Top 4 Tips To Cure Early Swing Release
An early golf swing release or otherwise known as “casting the club” is a very common swing fault for recreational golfers. An early release is the result of poor sequencing of the downswing where the arms and hands start moving before the lower body and hips. On video you can see an early release when the shaft and right arm (left arm for left handed golfers) form a straight line just prior to impact.
The frustrating outcomes for those suffering from an early swing release include fat shots, thin shots, slicing and often when struck solidly the ball flight is high with no distance. An early release is undesirable for another reason, the loss of power. Think of all the power that’s built up in a golf swing. When we release the club early, all the momentum you worked so hard to build up has been lost.
The following tips will help you from releasing the club early and give you a better chance to hit the ball solidly with a more powerful ball flight.
A great drill to perform when struggling with an early release is to practice hitting half shots with only your lead arm. This will help you feel a solid left wrist (right wrist for left handed golfers) through impact. It may be difficult to make solid contact at first, but the main point to this exercise is to help you feel the correct position of the wrist through impact.
An early release in the golf swing is a result of our dominant arm and side taking over. Because of this, we need to train our left arm to be a little stronger and more dominant. With 6-10 golf balls and starting slowly, make half swings taking the club back as far as your hips. You will do this drill at 50% of normal speed to start and once you become more comfortable you can speed things up. If you can incorporate this as part of your practice sessions, you’ll feel much stronger through impact.
A Penny certainly isn’t worth much these days. But it can still serve a purpose in the following drill to help correct an early release in your golf swing. For this drill you will need a 7 iron and a handful of pennies. For the richer individuals you can use dimes.
What we’d like to achieve in the golf swing is the ability to hit down on the golf ball with our irons and making contact with the ball first and the ground second. Often with an early release the club strikes the ground first and the ball second or simply misses the ground all together. If you place a penny approximately 4 inches behind the ball and we make a swing with an early release, the penny will be struck and most likely disappear with the ball. This drill helps with sequencing in our swing. The only way to not make contact with the penny is to have our weight transfer to the left (right for left handed golfers) and striking the ball with a downward blow. The result will be a shot that hits the ball first and the ground second leaving the penny in place with the ball being compressed down the target line.
A credit card is worth a lot more than a penny but can also be used to help with an early release. This is another drill that can help you feel a firm wrist through impact and promote consistent ball striking.

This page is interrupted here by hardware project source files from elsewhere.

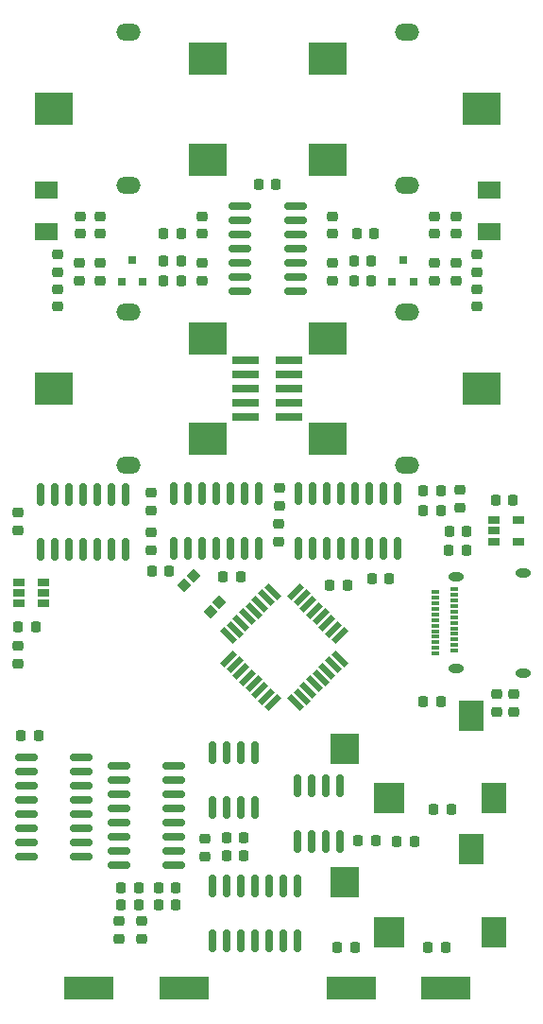
<source format=gbr>
G04 #@! TF.GenerationSoftware,KiCad,Pcbnew,6.0.11-2627ca5db0~126~ubuntu22.04.1*
G04 #@! TF.CreationDate,2023-07-01T13:56:55+02:00*
G04 #@! TF.ProjectId,OpenThereminV41,4f70656e-5468-4657-9265-6d696e563431,rev?*
G04 #@! TF.SameCoordinates,Original*
G04 #@! TF.FileFunction,Paste,Bot*
G04 #@! TF.FilePolarity,Positive*
%FSLAX46Y46*%
G04 Gerber Fmt 4.6, Leading zero omitted, Abs format (unit mm)*
G04 Created by KiCad (PCBNEW 6.0.11-2627ca5db0~126~ubuntu22.04.1) date 2023-07-01 13:56:55*
%MOMM*%
%LPD*%
G01*
G04 APERTURE LIST*
G04 Aperture macros list*
%AMRoundRect*
0 Rectangle with rounded corners*
0 $1 Rounding radius*
0 $2 $3 $4 $5 $6 $7 $8 $9 X,Y pos of 4 corners*
0 Add a 4 corners polygon primitive as box body*
4,1,4,$2,$3,$4,$5,$6,$7,$8,$9,$2,$3,0*
0 Add four circle primitives for the rounded corners*
1,1,$1+$1,$2,$3*
1,1,$1+$1,$4,$5*
1,1,$1+$1,$6,$7*
1,1,$1+$1,$8,$9*
0 Add four rect primitives between the rounded corners*
20,1,$1+$1,$2,$3,$4,$5,0*
20,1,$1+$1,$4,$5,$6,$7,0*
20,1,$1+$1,$6,$7,$8,$9,0*
20,1,$1+$1,$8,$9,$2,$3,0*%
%AMRotRect*
0 Rectangle, with rotation*
0 The origin of the aperture is its center*
0 $1 length*
0 $2 width*
0 $3 Rotation angle, in degrees counterclockwise*
0 Add horizontal line*
21,1,$1,$2,0,0,$3*%
G04 Aperture macros list end*
%ADD10O,2.200000X1.500000*%
%ADD11R,3.500000X3.000000*%
%ADD12R,0.700000X0.300000*%
%ADD13O,1.400000X0.800000*%
%ADD14R,0.800100X0.800100*%
%ADD15RoundRect,0.218750X0.256250X-0.218750X0.256250X0.218750X-0.256250X0.218750X-0.256250X-0.218750X0*%
%ADD16RoundRect,0.218750X-0.256250X0.218750X-0.256250X-0.218750X0.256250X-0.218750X0.256250X0.218750X0*%
%ADD17RoundRect,0.218750X0.218750X0.256250X-0.218750X0.256250X-0.218750X-0.256250X0.218750X-0.256250X0*%
%ADD18RoundRect,0.218750X-0.218750X-0.256250X0.218750X-0.256250X0.218750X0.256250X-0.218750X0.256250X0*%
%ADD19RoundRect,0.150000X0.150000X-0.825000X0.150000X0.825000X-0.150000X0.825000X-0.150000X-0.825000X0*%
%ADD20RoundRect,0.150000X-0.825000X-0.150000X0.825000X-0.150000X0.825000X0.150000X-0.825000X0.150000X0*%
%ADD21RoundRect,0.150000X-0.150000X0.825000X-0.150000X-0.825000X0.150000X-0.825000X0.150000X0.825000X0*%
%ADD22R,1.060000X0.650000*%
%ADD23R,4.500000X2.000000*%
%ADD24RotRect,0.900000X0.850000X135.000000*%
%ADD25RoundRect,0.150000X0.825000X0.150000X-0.825000X0.150000X-0.825000X-0.150000X0.825000X-0.150000X0*%
%ADD26R,2.200000X2.800000*%
%ADD27R,2.800000X2.800000*%
%ADD28R,2.600000X2.800000*%
%ADD29RotRect,1.600000X0.550000X45.000000*%
%ADD30RotRect,1.600000X0.550000X315.000000*%
%ADD31R,2.000000X1.500000*%
%ADD32R,2.400000X0.740000*%
G04 APERTURE END LIST*
D10*
X112500000Y-107600000D03*
X112500000Y-93900000D03*
D11*
X105350000Y-96250000D03*
X119150000Y-100750000D03*
X105350000Y-105250000D03*
D10*
X112500000Y-82600000D03*
X112500000Y-68900000D03*
D11*
X105350000Y-71250000D03*
X119150000Y-75750000D03*
X105350000Y-80250000D03*
D12*
X115030000Y-119000000D03*
X115030000Y-119500000D03*
X115030000Y-120000000D03*
X115030000Y-120500000D03*
X115030000Y-121000000D03*
X115030000Y-121500000D03*
X115030000Y-122000000D03*
X115030000Y-122500000D03*
X115030000Y-123000000D03*
X115030000Y-123500000D03*
X115030000Y-124000000D03*
X115030000Y-124500000D03*
X116730000Y-124250000D03*
X116730000Y-123750000D03*
X116730000Y-123250000D03*
X116730000Y-122750000D03*
X116730000Y-122250000D03*
X116730000Y-121750000D03*
X116730000Y-121250000D03*
X116730000Y-120750000D03*
X116730000Y-120250000D03*
X116730000Y-119750000D03*
X116730000Y-119250000D03*
X116730000Y-118750000D03*
D13*
X122890000Y-126240000D03*
X122890000Y-117260000D03*
X116940000Y-117620000D03*
X116940000Y-125880000D03*
D14*
X88824000Y-91237000D03*
X86924000Y-91237000D03*
X87874000Y-89238020D03*
D15*
X85014000Y-86919000D03*
X85014000Y-85344000D03*
X83236000Y-86919000D03*
X83236000Y-85344000D03*
D16*
X81204000Y-88773000D03*
X81204000Y-90348000D03*
X83109000Y-89535000D03*
X83109000Y-91110000D03*
D15*
X88697000Y-150063500D03*
X88697000Y-148488500D03*
D16*
X94348500Y-141122500D03*
X94348500Y-142697500D03*
X77648000Y-111912500D03*
X77648000Y-113487500D03*
X101079500Y-109690000D03*
X101079500Y-111265000D03*
D17*
X100762000Y-82474000D03*
X99187000Y-82474000D03*
X109550500Y-86919000D03*
X107975500Y-86919000D03*
X109296500Y-91110000D03*
X107721500Y-91110000D03*
D16*
X94158000Y-85344000D03*
X94158000Y-86919000D03*
D17*
X92253000Y-89332000D03*
X90678000Y-89332000D03*
D18*
X90678000Y-91110000D03*
X92253000Y-91110000D03*
D17*
X91770500Y-146990000D03*
X90195500Y-146990000D03*
D18*
X108142500Y-141290000D03*
X109717500Y-141290000D03*
D14*
X113076000Y-91250760D03*
X111176000Y-91250760D03*
X112126000Y-89251780D03*
D18*
X90678000Y-86919000D03*
X92253000Y-86919000D03*
D16*
X118796000Y-88773000D03*
X118796000Y-90348000D03*
D15*
X114986000Y-86919000D03*
X114986000Y-85344000D03*
D16*
X116891000Y-89560500D03*
X116891000Y-91135500D03*
D15*
X114986000Y-91135500D03*
X114986000Y-89560500D03*
X116891000Y-86919000D03*
X116891000Y-85344000D03*
D19*
X111684000Y-115110000D03*
X110414000Y-115110000D03*
X109144000Y-115110000D03*
X107874000Y-115110000D03*
X106604000Y-115110000D03*
X105334000Y-115110000D03*
X104064000Y-115110000D03*
X102794000Y-115110000D03*
X102794000Y-110160000D03*
X104064000Y-110160000D03*
X105334000Y-110160000D03*
X106604000Y-110160000D03*
X107874000Y-110160000D03*
X109144000Y-110160000D03*
X110414000Y-110160000D03*
X111684000Y-110160000D03*
D18*
X105562500Y-118415000D03*
X107137500Y-118415000D03*
D20*
X97525000Y-92060000D03*
X97525000Y-90790000D03*
X97525000Y-89520000D03*
X97525000Y-88250000D03*
X97525000Y-86980000D03*
X97525000Y-85710000D03*
X97525000Y-84440000D03*
X102475000Y-84440000D03*
X102475000Y-85710000D03*
X102475000Y-86980000D03*
X102475000Y-88250000D03*
X102475000Y-89520000D03*
X102475000Y-90790000D03*
X102475000Y-92060000D03*
D21*
X95047000Y-133339000D03*
X96317000Y-133339000D03*
X97587000Y-133339000D03*
X98857000Y-133339000D03*
X98857000Y-138289000D03*
X97587000Y-138289000D03*
X96317000Y-138289000D03*
X95047000Y-138289000D03*
D15*
X117272000Y-111455500D03*
X117272000Y-109880500D03*
D18*
X113944500Y-111684000D03*
X115519500Y-111684000D03*
X113944500Y-109906000D03*
X115519500Y-109906000D03*
X113960000Y-128830000D03*
X115535000Y-128830000D03*
D19*
X87300000Y-115175000D03*
X86030000Y-115175000D03*
X84760000Y-115175000D03*
X83490000Y-115175000D03*
X82220000Y-115175000D03*
X80950000Y-115175000D03*
X79680000Y-115175000D03*
X79680000Y-110225000D03*
X80950000Y-110225000D03*
X82220000Y-110225000D03*
X83490000Y-110225000D03*
X84760000Y-110225000D03*
X86030000Y-110225000D03*
X87300000Y-110225000D03*
D15*
X77648000Y-125425500D03*
X77648000Y-123850500D03*
D22*
X79934000Y-118100000D03*
X79934000Y-119050000D03*
X79934000Y-120000000D03*
X77734000Y-120000000D03*
X77734000Y-119050000D03*
X77734000Y-118100000D03*
D23*
X84007000Y-154491000D03*
X92507000Y-154491000D03*
D15*
X89586000Y-111709500D03*
X89586000Y-110134500D03*
D24*
X95673313Y-119910140D03*
X94860140Y-120723313D03*
X92526687Y-118389860D03*
X93339860Y-117576687D03*
D22*
X120320000Y-114470000D03*
X120320000Y-113520000D03*
X120320000Y-112570000D03*
X122520000Y-112570000D03*
X122520000Y-114470000D03*
D18*
X109347100Y-117830800D03*
X110922100Y-117830800D03*
D16*
X89586000Y-113690500D03*
X89586000Y-115265500D03*
D17*
X115964000Y-150808000D03*
X114389000Y-150808000D03*
D15*
X86665000Y-150038000D03*
X86665000Y-148463000D03*
D25*
X83298000Y-133782000D03*
X83298000Y-135052000D03*
X83298000Y-136322000D03*
X83298000Y-137592000D03*
X83298000Y-138862000D03*
X83298000Y-140132000D03*
X83298000Y-141402000D03*
X83298000Y-142672000D03*
X78348000Y-142672000D03*
X78348000Y-141402000D03*
X78348000Y-140132000D03*
X78348000Y-138862000D03*
X78348000Y-137592000D03*
X78348000Y-136322000D03*
X78348000Y-135052000D03*
X78348000Y-133782000D03*
D18*
X77876500Y-131877000D03*
X79451500Y-131877000D03*
D17*
X97866500Y-141021000D03*
X96291500Y-141021000D03*
X97866500Y-142608500D03*
X96291500Y-142608500D03*
X91199000Y-117145000D03*
X89624000Y-117145000D03*
D18*
X95999500Y-117653000D03*
X97574500Y-117653000D03*
X107721500Y-89332000D03*
X109296500Y-89332000D03*
D16*
X94158000Y-89535000D03*
X94158000Y-91110000D03*
D15*
X85014000Y-91110000D03*
X85014000Y-89535000D03*
D16*
X118796000Y-91872000D03*
X118796000Y-93447000D03*
D17*
X121996400Y-110744200D03*
X120421400Y-110744200D03*
D16*
X105842000Y-85344000D03*
X105842000Y-86919000D03*
X105842000Y-89512500D03*
X105842000Y-91087500D03*
X81204000Y-91872000D03*
X81204000Y-93447000D03*
D21*
X95047000Y-145277000D03*
X96317000Y-145277000D03*
X97587000Y-145277000D03*
X98857000Y-145277000D03*
X100127000Y-145277000D03*
X101397000Y-145277000D03*
X102667000Y-145277000D03*
X102667000Y-150227000D03*
X101397000Y-150227000D03*
X100127000Y-150227000D03*
X98857000Y-150227000D03*
X97587000Y-150227000D03*
X96317000Y-150227000D03*
X95047000Y-150227000D03*
D16*
X122103500Y-128166000D03*
X122103500Y-129741000D03*
D26*
X120300000Y-149450000D03*
X118300000Y-142050000D03*
D27*
X110900000Y-149450000D03*
D28*
X106900000Y-145000000D03*
D17*
X79197500Y-122098000D03*
X77622500Y-122098000D03*
D19*
X99238000Y-115110000D03*
X97968000Y-115110000D03*
X96698000Y-115110000D03*
X95428000Y-115110000D03*
X94158000Y-115110000D03*
X92888000Y-115110000D03*
X91618000Y-115110000D03*
X91618000Y-110160000D03*
X92888000Y-110160000D03*
X94158000Y-110160000D03*
X95428000Y-110160000D03*
X96698000Y-110160000D03*
X97968000Y-110160000D03*
X99238000Y-110160000D03*
D21*
X102642000Y-136380500D03*
X103912000Y-136380500D03*
X105182000Y-136380500D03*
X106452000Y-136380500D03*
X106452000Y-141330500D03*
X105182000Y-141330500D03*
X103912000Y-141330500D03*
X102642000Y-141330500D03*
D26*
X120300000Y-137450000D03*
X118300000Y-130050000D03*
D27*
X110900000Y-137450000D03*
D28*
X106900000Y-133000000D03*
D23*
X107493000Y-154491000D03*
X115993000Y-154491000D03*
D25*
X91618000Y-134544000D03*
X91618000Y-135814000D03*
X91618000Y-137084000D03*
X91618000Y-138354000D03*
X91618000Y-139624000D03*
X91618000Y-140894000D03*
X91618000Y-142164000D03*
X91618000Y-143434000D03*
X86668000Y-143434000D03*
X86668000Y-142164000D03*
X86668000Y-140894000D03*
X86668000Y-139624000D03*
X86668000Y-138354000D03*
X86668000Y-137084000D03*
X86668000Y-135814000D03*
X86668000Y-134544000D03*
D17*
X107836000Y-150808000D03*
X106261000Y-150808000D03*
D15*
X101016000Y-114503500D03*
X101016000Y-112928500D03*
D18*
X111612500Y-141310000D03*
X113187500Y-141310000D03*
D16*
X120579500Y-128166000D03*
X120579500Y-129741000D03*
D29*
X100468734Y-128925856D03*
X99903049Y-128360170D03*
X99337363Y-127794485D03*
X98771678Y-127228800D03*
X98205992Y-126663114D03*
X97640307Y-126097429D03*
X97074622Y-125531743D03*
X96508936Y-124966058D03*
D30*
X96508936Y-122915448D03*
X97074622Y-122349763D03*
X97640307Y-121784077D03*
X98205992Y-121218392D03*
X98771678Y-120652706D03*
X99337363Y-120087021D03*
X99903049Y-119521336D03*
X100468734Y-118955650D03*
D29*
X102519344Y-118955650D03*
X103085029Y-119521336D03*
X103650715Y-120087021D03*
X104216400Y-120652706D03*
X104782086Y-121218392D03*
X105347771Y-121784077D03*
X105913456Y-122349763D03*
X106479142Y-122915448D03*
D30*
X106479142Y-124966058D03*
X105913456Y-125531743D03*
X105347771Y-126097429D03*
X104782086Y-126663114D03*
X104216400Y-127228800D03*
X103650715Y-127794485D03*
X103085029Y-128360170D03*
X102519344Y-128925856D03*
D10*
X87500000Y-82600000D03*
X87500000Y-68900000D03*
D11*
X94650000Y-80250000D03*
X80850000Y-75750000D03*
X94650000Y-71250000D03*
D18*
X86882500Y-145490000D03*
X88457500Y-145490000D03*
D17*
X88457500Y-146980000D03*
X86882500Y-146980000D03*
D18*
X90195500Y-145466000D03*
X91770500Y-145466000D03*
D31*
X80140000Y-83020000D03*
X80140000Y-86720000D03*
X119860000Y-83020000D03*
X119860000Y-86720000D03*
D10*
X87500000Y-107600000D03*
X87500000Y-93900000D03*
D11*
X94650000Y-105250000D03*
X80850000Y-100750000D03*
X94650000Y-96250000D03*
D18*
X114897000Y-138488500D03*
X116472000Y-138488500D03*
X116255800Y-115240000D03*
X117830800Y-115240000D03*
X116295000Y-113530000D03*
X117870000Y-113530000D03*
D32*
X101950000Y-98210000D03*
X98050000Y-98210000D03*
X101950000Y-99480000D03*
X98050000Y-99480000D03*
X101950000Y-100750000D03*
X98050000Y-100750000D03*
X101950000Y-102020000D03*
X98050000Y-102020000D03*
X101950000Y-103290000D03*
X98050000Y-103290000D03*
M02*

</source>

Take an elastic and put it around your left wrist (right wrist for left handed golfers). Next you will take a credit card or a similar type card and slide it under the elastic. The elastic should be splitting the card in half. Once the card is in place you can proceed to hit golf shots. Ideally it’s recommended that we start hitting chip shots and pitch shots then progressing to full shots. What will happen is the left wrist remains firm and won’t breakdown as it would when the club is released early. Consistent use of this drill will help train proper sequencing of the downswing and less chance of an early release.
The 60/40 rule is very simple. This refers to weight distribution at set up. Most golfers who struggle with an early release, have at most a 50/50 weight distribution between their left and right feet. What’s important to understand is that when the golf club is released early, the individual’s weight gets trapped on their back foot. One way to help this problem is to pre-set weight at address with 60% on the left side and 40% on the right side (left handed is opposite). When you swing, try and keep the weight at 60/40 and this will help you from getting trapped and should promote a consistent ball strike.